Extrait du document:
══════

Selon A. Bourgeot (2000), si les communautés touaregs ont toujours vécu selon leurs propres règles et construit leur
identité culturelle, elles furent cependant, parfois, instrumentalisées. A cela s‟ajoutera, plus tard, après les
découvertes de richesses minières et d‟énergies fossiles, la tentation de faire du Sahara un espace « autonome » sous
l‟administration française, avec l‟organisation commune des régions sahariennes (J-M., De Lattre, 1957 p.345-389)
à la fin des années 1950. L‟un des arguments politiques avancés pour cette entreprise économique, à savoir «
l‟homogénéité ethnique » des populations indigènes, fera florès, comme le rappelle A. Bourgeot et A. Houston
(2000, p.179):
Une barrière ethnico-politique pouvait se dresser en jouant sur une série d‟oppositions classiques telles que nomades
et sédentaires, Touaregs/Arabes, Touaregs/populations noires et bien sûr Blancs/Noirs. À l'évidence, cette
conception ethnico-territoriale, voire cette « arme ethnique » utilisée par les services français, ne pouvait
qu‟exacerber les relations inter-ethniques déjà tendues [...].

══════

Données fournies:
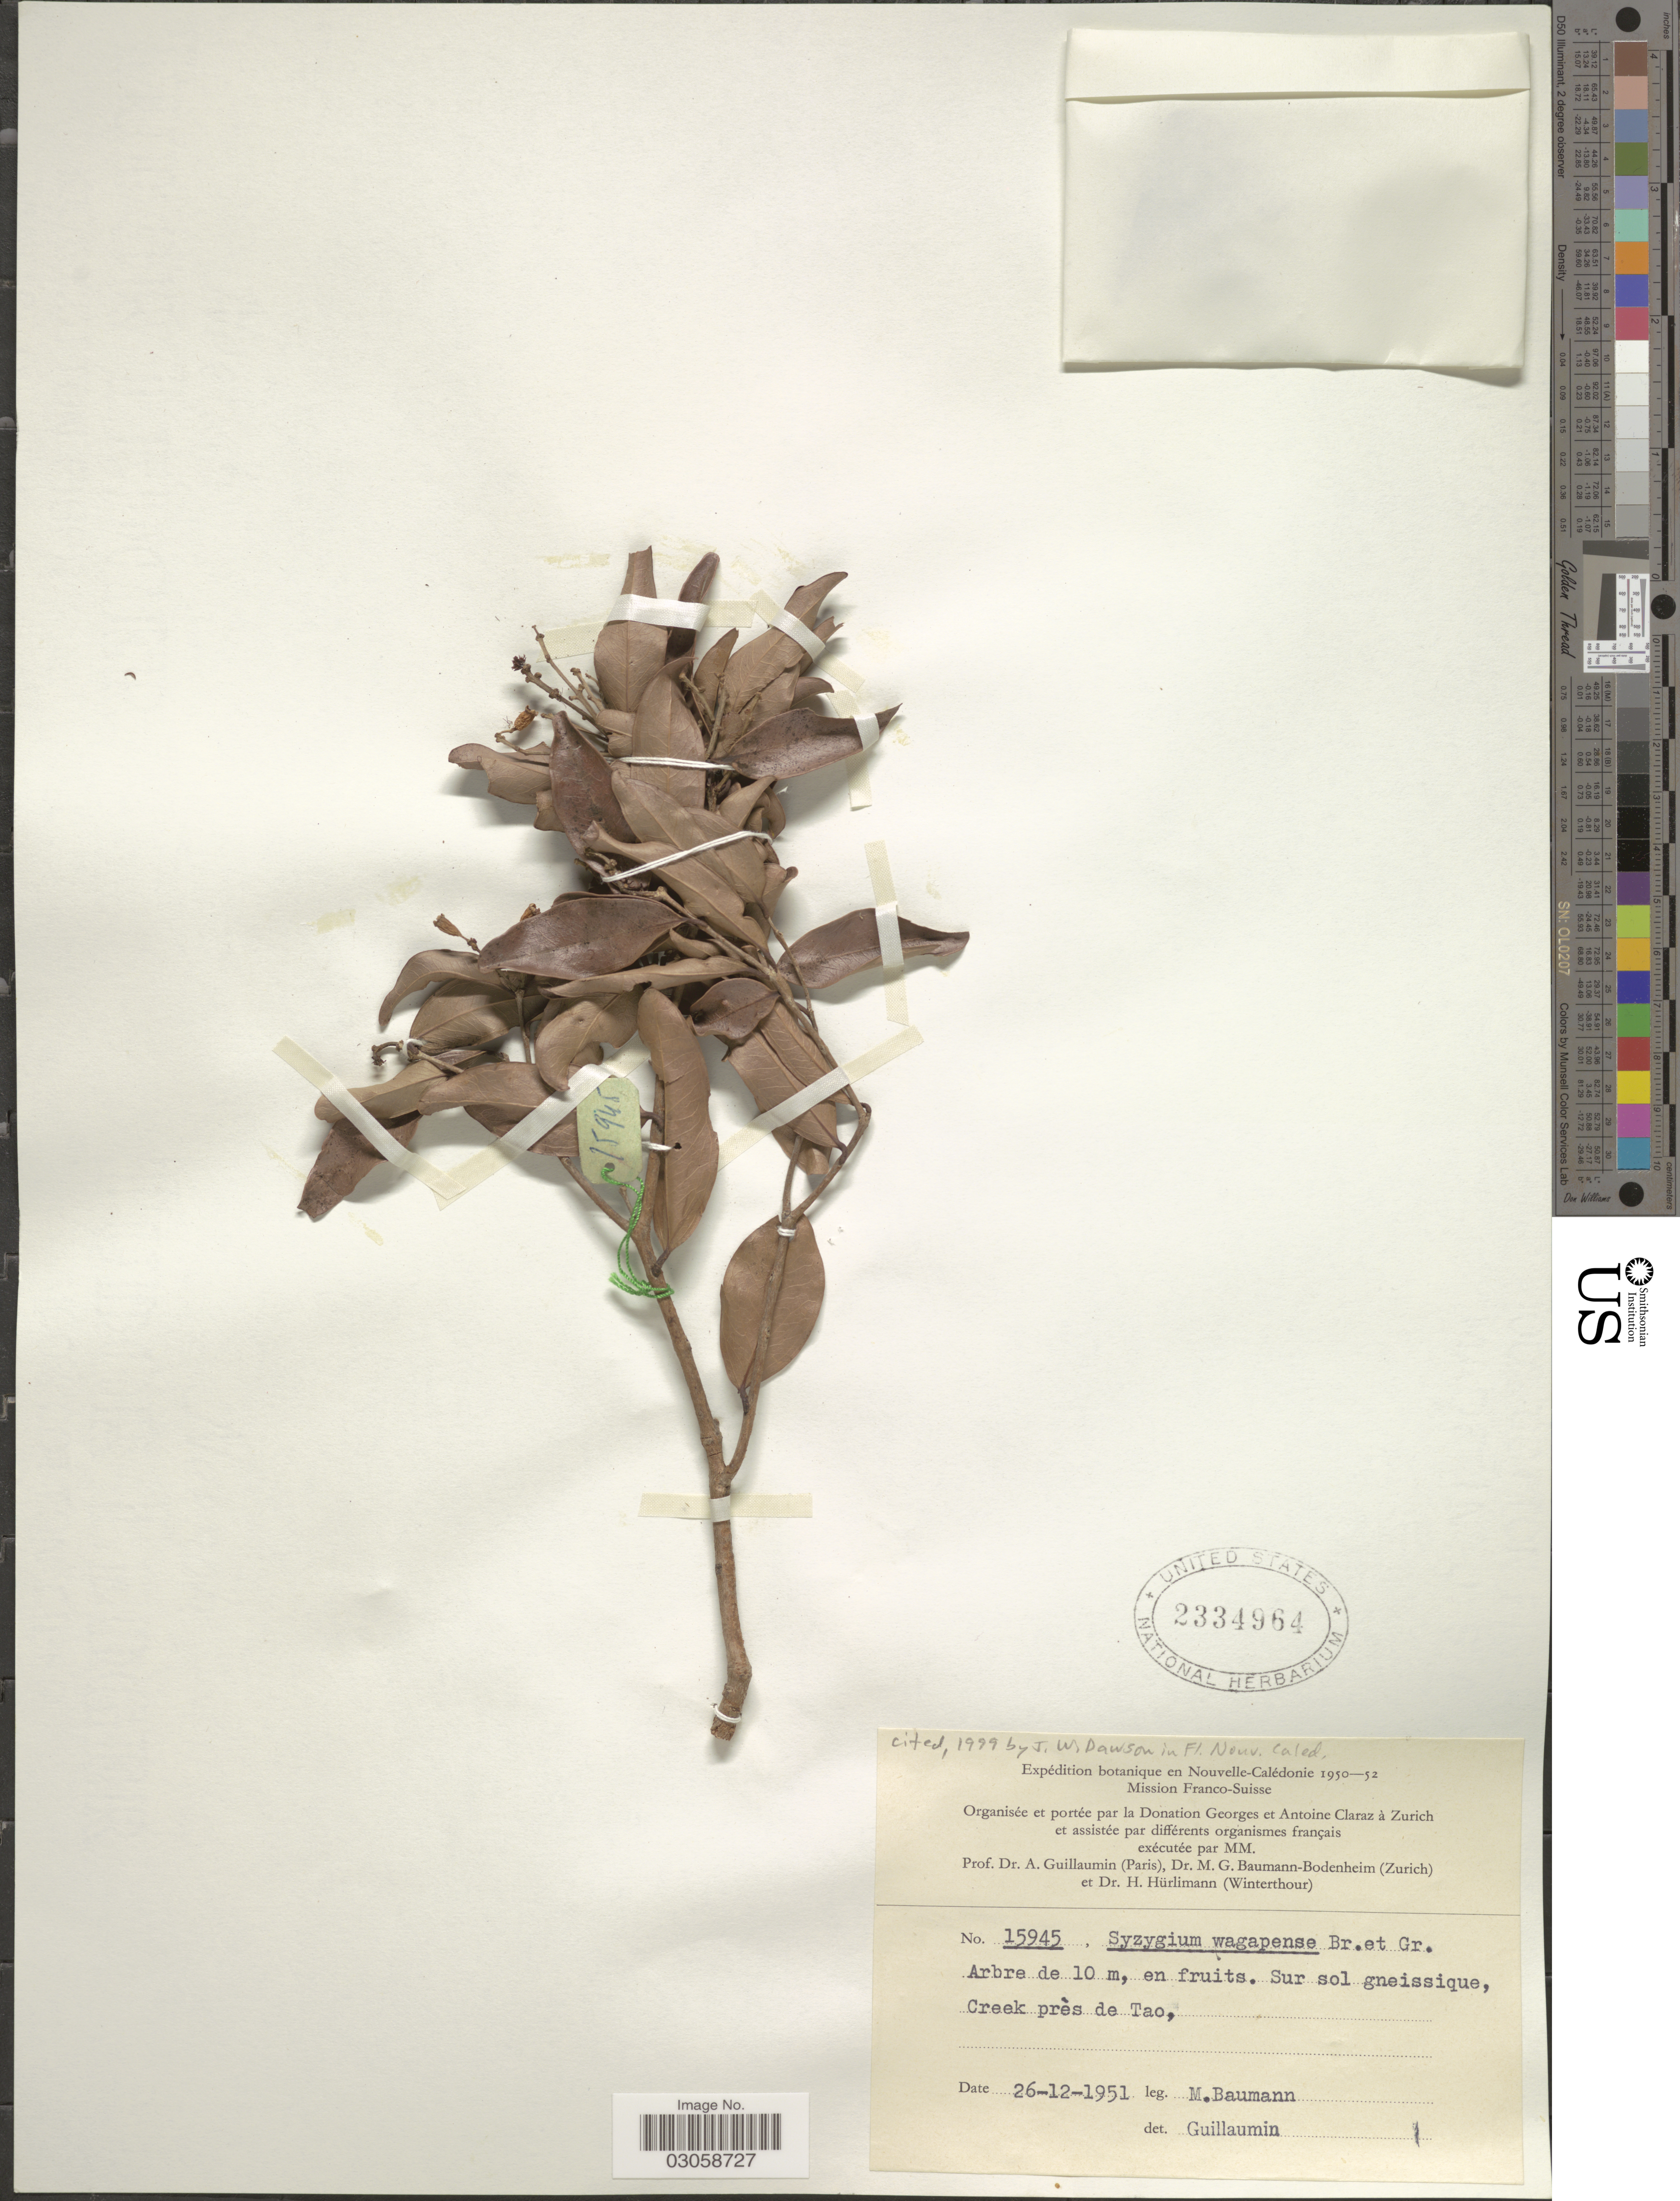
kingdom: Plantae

══════

Consigne:
Recopiez le passage de l'extrait commençant par « à la fin des » et se terminant par « déjà tendues [...]. », en substituant « frontière » à « barrière ».

Réponse:
à la fin des années 1950. L‟un des arguments politiques avancés pour cette entreprise économique, à savoir «
l‟homogénéité ethnique » des populations indigènes, fera florès, comme le rappelle A. Bourgeot et A. Houston
(2000, p.179):
Une frontière ethnico-politique pouvait se dresser en jouant sur une série d‟oppositions classiques telles que nomades
et sédentaires, Touaregs/Arabes, Touaregs/populations noires et bien sûr Blancs/Noirs. À l'évidence, cette
conception ethnico-territoriale, voire cette « arme ethnique » utilisée par les services français, ne pouvait
qu‟exacerber les relations inter-ethniques déjà tendues [...].